Orwell gives a historical background of how hospital wards began as casual wards "for lepers and the like to die in" and became places for medical students to learn using the bodies of the poor. In the 19th century, surgery was viewed as a form of sadism, and dissection was possible only with the aid of body-snatchers. Orwell dwells on the literature of medicine in the 19th century, when doctors were given names such as Slasher and Fillgrave, and Orwell particularly recalls In the Children's Hospital: Emmie (1880), a work by Tennyson. All of that accounts for the surviving dread of hospitals among the poor and explains why a sound instinct warns people to keep out of them.

==Extracts==

Two slatternly nurses had already got the poultice ready, and they lashed it round my chest as tight as a straitjacket while some men who were wandering about the ward in shirt and trousers began to collect round my bed with half-sympathetic grins. I learned later that watching a patient have a mustard poultice was a favourite pastime in the ward. These things are normally applied for a quarter of an hour and certainly they are funny enough if you don't happen to be the person inside. For the first five minutes the pain is severe, but you believe you can bear it. During the second five minutes this belief evaporates, but the poultice is buckled at the back and you can't get it off. This is the period the onlookers most enjoy. During the last five minutes, I noted a sort of numbness supervenes.

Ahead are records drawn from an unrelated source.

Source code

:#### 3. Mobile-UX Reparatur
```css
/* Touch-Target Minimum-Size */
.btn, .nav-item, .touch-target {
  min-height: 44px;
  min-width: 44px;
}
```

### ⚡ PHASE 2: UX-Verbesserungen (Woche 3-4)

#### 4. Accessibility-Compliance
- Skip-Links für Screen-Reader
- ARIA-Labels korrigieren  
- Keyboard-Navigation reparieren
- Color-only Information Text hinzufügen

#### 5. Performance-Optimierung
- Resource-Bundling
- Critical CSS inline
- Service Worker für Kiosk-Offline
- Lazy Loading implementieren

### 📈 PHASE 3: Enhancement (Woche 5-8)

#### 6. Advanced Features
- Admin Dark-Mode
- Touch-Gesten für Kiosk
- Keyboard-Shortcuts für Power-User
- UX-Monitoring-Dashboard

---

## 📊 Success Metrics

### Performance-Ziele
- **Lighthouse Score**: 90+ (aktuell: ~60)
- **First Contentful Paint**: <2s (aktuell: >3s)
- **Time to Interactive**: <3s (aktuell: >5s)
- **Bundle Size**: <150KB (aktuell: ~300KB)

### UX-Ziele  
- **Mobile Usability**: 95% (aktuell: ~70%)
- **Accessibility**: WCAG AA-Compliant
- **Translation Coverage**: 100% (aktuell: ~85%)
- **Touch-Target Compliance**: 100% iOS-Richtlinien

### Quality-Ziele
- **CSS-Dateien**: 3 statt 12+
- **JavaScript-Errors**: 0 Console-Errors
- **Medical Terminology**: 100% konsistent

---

As a non-paying patient, in the uniform nightshirt, you were primarily a specimen, a thing I did not resent but could never quite get used to.

In the public wards of hospitals you see horrors that you don't seem to meet with among people who manage to die in their own homes, as though certain diseases only attacked people at the lower income levels. But it is a fact that you would not in any English hospitals see some of the things I saw in the Hôpital X. This business of dying like animals, for instance, with nobody interested, the death not even noticed till the morning—this happened more than once.

==Postscript==
In summer 1946, Orwell decamped to Jura, an island in the west of Scotland. A boating accident did little for his health. In December 1947, he was in hospital in Glasgow. Tuberculosis was diagnosed, and the request for permission to import streptomycin to treat Orwell went as far as Aneurin Bevan. After treatment, Orwell was able to return to Jura by the end of July 1948.

In 1948, Bevan, formerly Orwell's colleague at Tribune and now Minister of Health in the Labour government, instigated the British National Health Service as publicly-funded medical provision for all.

In January 1949, in a very weak condition, Orwell was taken to a sanatorium in Gloucestershire, a series of small wooden chalets or huts near Stroud. Visitors were shocked by Orwell's appearance and concerned by the shortcomings and the ineffectiveness of the treatment. In late summer, Orwell was removed to University College Hospital in London. In October he married Sonia Brownell, who prepared plans to take him to the Swiss Alps. Orwell was getting weaker by the beginning of 1950. Sonia spent most of 20 January with Orwell in his private ward but left in the early evening to have dinner with Lucian Freud and another friend. A visitor came and left a parcel outside the room in which Orwell was lying alone. Sometime early on Saturday morning, an artery burst in his lungs, and a few moments later he was dead, aged 46. Controversy surrounds Sonia's activities. Some say that she was at a nightclub and inaccessible. Others claim that at the end of the evening having had dinner with her friends, she called the hospital and came back distraught with the news of Orwell's death.